■ **Records supplied**
[Start of section]

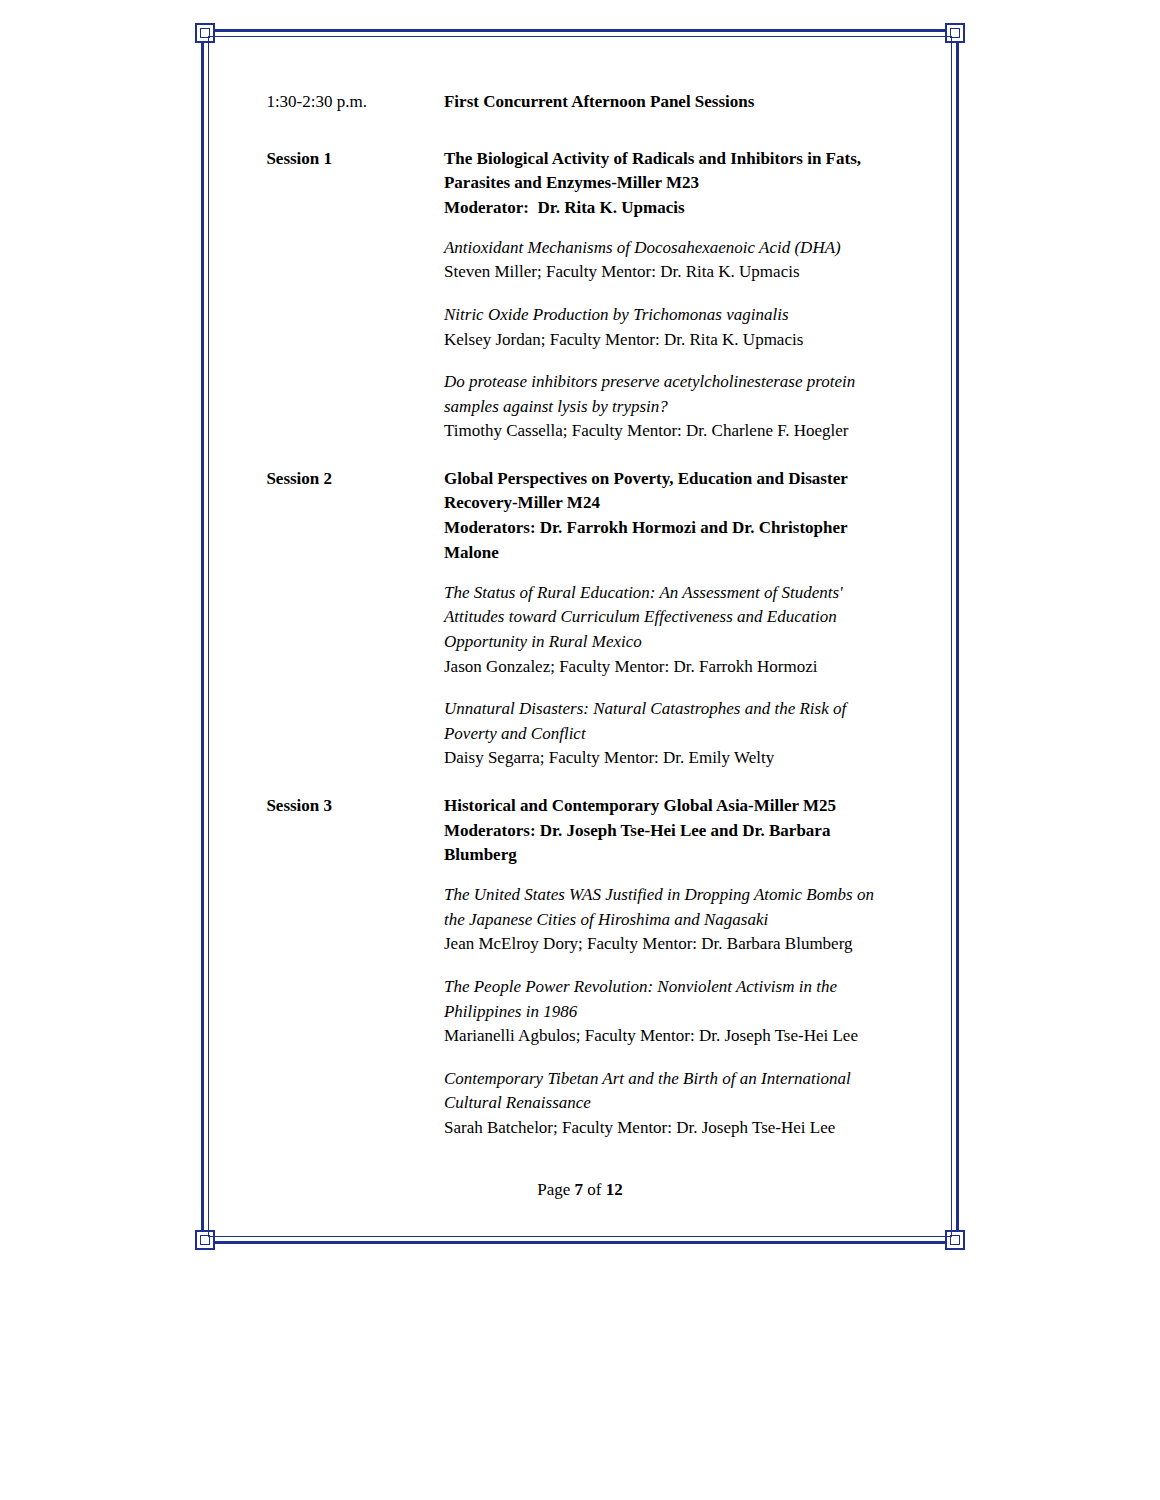1:30-2:30 p.m.
First Concurrent Afternoon Panel Sessions
Session 1
The Biological Activity of Radicals and Inhibitors in Fats, Parasites and Enzymes-Miller M23
Moderator: Dr. Rita K. Upmacis
Antioxidant Mechanisms of Docosahexaenoic Acid (DHA) Steven Miller; Faculty Mentor: Dr. Rita K. Upmacis
Nitric Oxide Production by Trichomonas vaginalis Kelsey Jordan; Faculty Mentor: Dr. Rita K. Upmacis
Do protease inhibitors preserve acetylcholinesterase protein samples against lysis by trypsin? Timothy Cassella; Faculty Mentor: Dr. Charlene F. Hoegler
Session 2
Global Perspectives on Poverty, Education and Disaster Recovery-Miller M24
Moderators: Dr. Farrokh Hormozi and Dr. Christopher Malone
The Status of Rural Education: An Assessment of Students' Attitudes toward Curriculum Effectiveness and Education Opportunity in Rural Mexico Jason Gonzalez; Faculty Mentor: Dr. Farrokh Hormozi
Unnatural Disasters: Natural Catastrophes and the Risk of Poverty and Conflict Daisy Segarra; Faculty Mentor: Dr. Emily Welty
Session 3
Historical and Contemporary Global Asia-Miller M25
Moderators: Dr. Joseph Tse-Hei Lee and Dr. Barbara Blumberg
The United States WAS Justified in Dropping Atomic Bombs on the Japanese Cities of Hiroshima and Nagasaki Jean McElroy Dory; Faculty Mentor: Dr. Barbara Blumberg
The People Power Revolution: Nonviolent Activism in the Philippines in 1986 Marianelli Agbulos; Faculty Mentor: Dr. Joseph Tse-Hei Lee
Contemporary Tibetan Art and the Birth of an International Cultural Renaissance Sarah Batchelor; Faculty Mentor: Dr. Joseph Tse-Hei Lee
Page 7 of 12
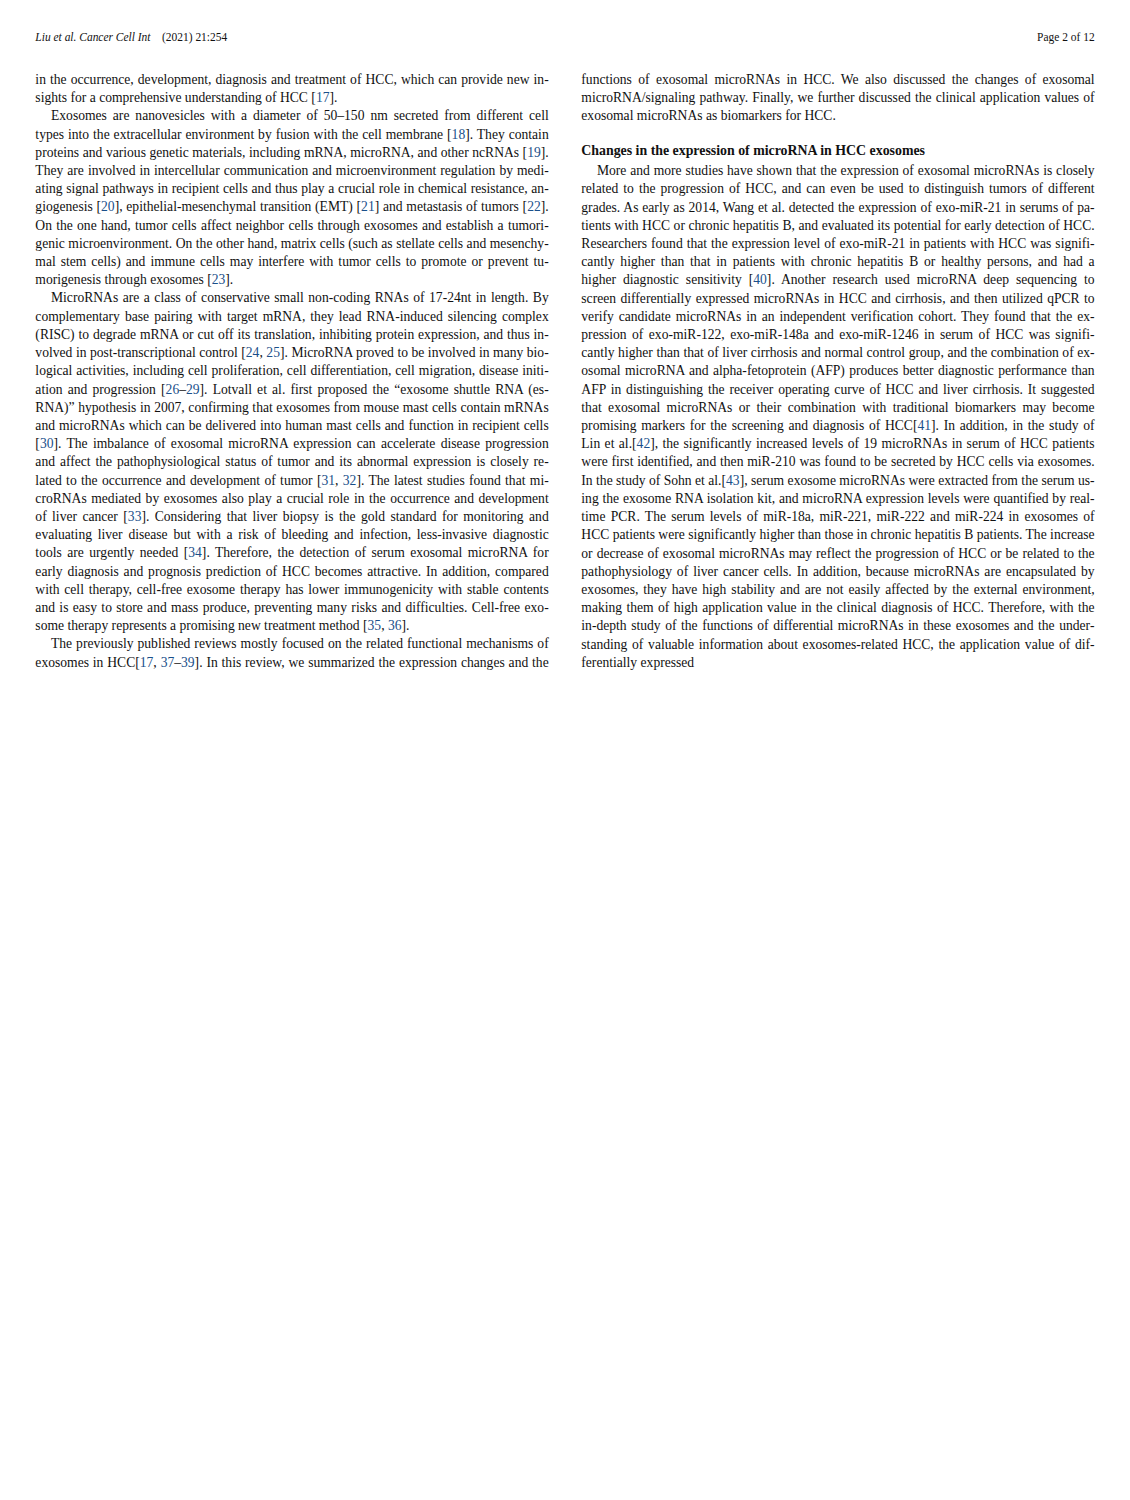Liu et al. Cancer Cell Int (2021) 21:254
Page 2 of 12
in the occurrence, development, diagnosis and treatment of HCC, which can provide new insights for a comprehensive understanding of HCC [17].
Exosomes are nanovesicles with a diameter of 50–150 nm secreted from different cell types into the extracellular environment by fusion with the cell membrane [18]. They contain proteins and various genetic materials, including mRNA, microRNA, and other ncRNAs [19]. They are involved in intercellular communication and microenvironment regulation by mediating signal pathways in recipient cells and thus play a crucial role in chemical resistance, angiogenesis [20], epithelial-mesenchymal transition (EMT) [21] and metastasis of tumors [22]. On the one hand, tumor cells affect neighbor cells through exosomes and establish a tumorigenic microenvironment. On the other hand, matrix cells (such as stellate cells and mesenchymal stem cells) and immune cells may interfere with tumor cells to promote or prevent tumorigenesis through exosomes [23].
MicroRNAs are a class of conservative small non-coding RNAs of 17-24nt in length. By complementary base pairing with target mRNA, they lead RNA-induced silencing complex (RISC) to degrade mRNA or cut off its translation, inhibiting protein expression, and thus involved in post-transcriptional control [24, 25]. MicroRNA proved to be involved in many biological activities, including cell proliferation, cell differentiation, cell migration, disease initiation and progression [26–29]. Lotvall et al. first proposed the “exosome shuttle RNA (esRNA)” hypothesis in 2007, confirming that exosomes from mouse mast cells contain mRNAs and microRNAs which can be delivered into human mast cells and function in recipient cells [30]. The imbalance of exosomal microRNA expression can accelerate disease progression and affect the pathophysiological status of tumor and its abnormal expression is closely related to the occurrence and development of tumor [31, 32]. The latest studies found that microRNAs mediated by exosomes also play a crucial role in the occurrence and development of liver cancer [33]. Considering that liver biopsy is the gold standard for monitoring and evaluating liver disease but with a risk of bleeding and infection, less-invasive diagnostic tools are urgently needed [34]. Therefore, the detection of serum exosomal microRNA for early diagnosis and prognosis prediction of HCC becomes attractive. In addition, compared with cell therapy, cell-free exosome therapy has lower immunogenicity with stable contents and is easy to store and mass produce, preventing many risks and difficulties. Cell-free exosome therapy represents a promising new treatment method [35, 36].
The previously published reviews mostly focused on the related functional mechanisms of exosomes in HCC[17, 37–39]. In this review, we summarized the expression changes and the functions of exosomal microRNAs in HCC. We also discussed the changes of exosomal microRNA/signaling pathway. Finally, we further discussed the clinical application values of exosomal microRNAs as biomarkers for HCC.
Changes in the expression of microRNA in HCC exosomes
More and more studies have shown that the expression of exosomal microRNAs is closely related to the progression of HCC, and can even be used to distinguish tumors of different grades. As early as 2014, Wang et al. detected the expression of exo-miR-21 in serums of patients with HCC or chronic hepatitis B, and evaluated its potential for early detection of HCC. Researchers found that the expression level of exo-miR-21 in patients with HCC was significantly higher than that in patients with chronic hepatitis B or healthy persons, and had a higher diagnostic sensitivity [40]. Another research used microRNA deep sequencing to screen differentially expressed microRNAs in HCC and cirrhosis, and then utilized qPCR to verify candidate microRNAs in an independent verification cohort. They found that the expression of exo-miR-122, exo-miR-148a and exo-miR-1246 in serum of HCC was significantly higher than that of liver cirrhosis and normal control group, and the combination of exosomal microRNA and alpha-fetoprotein (AFP) produces better diagnostic performance than AFP in distinguishing the receiver operating curve of HCC and liver cirrhosis. It suggested that exosomal microRNAs or their combination with traditional biomarkers may become promising markers for the screening and diagnosis of HCC[41]. In addition, in the study of Lin et al.[42], the significantly increased levels of 19 microRNAs in serum of HCC patients were first identified, and then miR-210 was found to be secreted by HCC cells via exosomes. In the study of Sohn et al.[43], serum exosome microRNAs were extracted from the serum using the exosome RNA isolation kit, and microRNA expression levels were quantified by real-time PCR. The serum levels of miR-18a, miR-221, miR-222 and miR-224 in exosomes of HCC patients were significantly higher than those in chronic hepatitis B patients. The increase or decrease of exosomal microRNAs may reflect the progression of HCC or be related to the pathophysiology of liver cancer cells. In addition, because microRNAs are encapsulated by exosomes, they have high stability and are not easily affected by the external environment, making them of high application value in the clinical diagnosis of HCC. Therefore, with the in-depth study of the functions of differential microRNAs in these exosomes and the understanding of valuable information about exosomes-related HCC, the application value of differentially expressed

[End of section]

■ **Work task**
Whenever the word "Blumberg" turns up in a line of the listing above, copy the line.

■ **Answer below**
Moderators: Dr. Joseph Tse-Hei Lee and Dr. Barbara Blumberg
The United States WAS Justified in Dropping Atomic Bombs on the Japanese Cities of Hiroshima and Nagasaki Jean McElroy Dory; Faculty Mentor: Dr. Barbara Blumberg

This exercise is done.